Por Valois ser da área financeira (é administrador), acredito que ele assumirá com mais segurança. André assumiu num momento de loucura, só havia três jogadores no elenco e chegamos ao ponto de precisar de dinheiro emprestado de Sangaletti. Sérgio assumiu e, ao lado de Renê Pontes, começou a dar um formato administrativo. E eu consegui dar prosseguimento.

O senhor acha que o clube vai estar totalmente estruturado administrativamente a partir de quando?
Acredito que com dois ou três anos. Temos a meta de concluir o Centro de Treinamento e isso vai baratear bastante o nosso custo com (locais de) concentração, algo em torno de R$ 300 mil/ano.

Nesta próxima gestão, que vai ter o senhor como presidente do Conselho, o Náutico vai trabalhar focado somente na conclusão do CT? Não, vamos ter grupos de trabalho atuando em várias áreas.

Como tem sido o relacionamento do Náutico com a Federação Pernambucana de Futebol, após a agressão que o senhor recebeu do presidente Carlos Alberto Oliveira, ainda no Campeonato Estadual?
Tomei a iniciativa de procurar a Justiça e ainda estou esperando uma resposta sobre esse assunto. Não misturo nada de ordem pessoal daquilo que é público. Só sei que o Náutico não recebeu nenhum tipo de incentivo da Federação na Série B e acho que isso também se estende aos outros dois clubes. O acordo construído na Justiça do Trabalho e os patrocínios em conjunto foram feitos pelos três clubes. A Federação tem muito a fazer e cabe a ela dar aos clubes um tratamento igual.

O senhor acha que a FPF deixou a desejar no acompanhamento dos clubes na Série B?
No momento em que a Federação tem uma dificuldade de relacionamento com a CBF isso respinga sobre o futebol de Pernambuco.

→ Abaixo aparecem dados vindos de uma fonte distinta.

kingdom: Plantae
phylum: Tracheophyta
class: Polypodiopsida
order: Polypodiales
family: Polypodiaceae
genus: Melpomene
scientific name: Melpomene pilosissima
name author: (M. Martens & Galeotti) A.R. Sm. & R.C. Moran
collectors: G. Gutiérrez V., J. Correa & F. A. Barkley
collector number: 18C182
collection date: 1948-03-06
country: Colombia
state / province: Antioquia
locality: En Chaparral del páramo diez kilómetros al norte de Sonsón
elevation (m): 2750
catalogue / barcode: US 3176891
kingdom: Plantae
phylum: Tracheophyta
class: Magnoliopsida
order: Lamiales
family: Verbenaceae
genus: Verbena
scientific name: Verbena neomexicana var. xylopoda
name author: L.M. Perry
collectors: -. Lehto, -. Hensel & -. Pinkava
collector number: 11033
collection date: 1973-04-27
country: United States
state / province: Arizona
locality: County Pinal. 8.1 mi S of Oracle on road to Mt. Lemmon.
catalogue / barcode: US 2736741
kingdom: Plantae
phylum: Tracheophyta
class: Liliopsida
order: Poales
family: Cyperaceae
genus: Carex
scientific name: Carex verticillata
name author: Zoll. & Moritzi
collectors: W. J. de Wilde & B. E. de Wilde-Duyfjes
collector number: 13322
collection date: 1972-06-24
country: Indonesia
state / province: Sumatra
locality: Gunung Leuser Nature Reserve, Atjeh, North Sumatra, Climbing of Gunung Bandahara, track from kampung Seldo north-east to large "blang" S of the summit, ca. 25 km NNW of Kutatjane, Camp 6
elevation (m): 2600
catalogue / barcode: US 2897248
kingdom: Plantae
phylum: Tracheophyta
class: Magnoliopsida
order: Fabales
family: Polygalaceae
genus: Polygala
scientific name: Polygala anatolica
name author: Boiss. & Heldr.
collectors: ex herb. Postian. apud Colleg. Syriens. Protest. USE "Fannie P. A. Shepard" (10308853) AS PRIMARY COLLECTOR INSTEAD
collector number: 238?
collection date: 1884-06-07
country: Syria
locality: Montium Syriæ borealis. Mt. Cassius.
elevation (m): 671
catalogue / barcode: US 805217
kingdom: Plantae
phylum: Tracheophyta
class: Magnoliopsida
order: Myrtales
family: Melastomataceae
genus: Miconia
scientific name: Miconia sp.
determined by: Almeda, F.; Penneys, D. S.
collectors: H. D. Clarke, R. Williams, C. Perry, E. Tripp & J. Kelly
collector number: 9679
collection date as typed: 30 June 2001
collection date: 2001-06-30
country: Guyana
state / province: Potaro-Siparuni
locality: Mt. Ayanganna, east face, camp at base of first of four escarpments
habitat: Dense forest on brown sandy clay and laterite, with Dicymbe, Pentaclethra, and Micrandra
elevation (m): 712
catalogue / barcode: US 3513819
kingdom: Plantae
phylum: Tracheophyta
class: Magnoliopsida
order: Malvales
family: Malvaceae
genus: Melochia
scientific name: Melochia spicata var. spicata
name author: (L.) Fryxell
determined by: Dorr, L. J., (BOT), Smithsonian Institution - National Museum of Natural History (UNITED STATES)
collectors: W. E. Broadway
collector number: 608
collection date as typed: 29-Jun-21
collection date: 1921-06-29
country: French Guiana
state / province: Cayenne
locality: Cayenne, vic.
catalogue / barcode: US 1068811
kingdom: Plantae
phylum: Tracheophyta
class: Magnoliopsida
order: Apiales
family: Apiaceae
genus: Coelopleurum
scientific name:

Isso é fato, não há nada de pessoal. Não podemos deixar de levar isso em consideração, pois não traz benefícios ao futebol do Estado.

Se pudesse escolher entre ser campeão pernambucano ou voltar à Primeira Divisão, qual seria a sua opção?
Objetivamente, seria voltar à Primeira Divisão porque teríamos condições materiais de viabilizar muitas parcerias. Se já estamos conseguindo na Segunda Divisão, imagine na Primeira.

No próximo ano, a Segundona terá mais dois times nordestinos. As possibilidades de os times pernambucanos subir aumentaram ou seria melhor que tivesse caído algum clube do eixo Sudeste-Sul?
Considerando-se a hipótese de que outros times teriam mais condições, como tiveram Palmeiras e Botafogo, seria mais difícil mesmo. Temos possibilidade de retornar e para isso estamos fazendo um planejamento, armando um time forte que pode ser reforçado para o Brasileiro.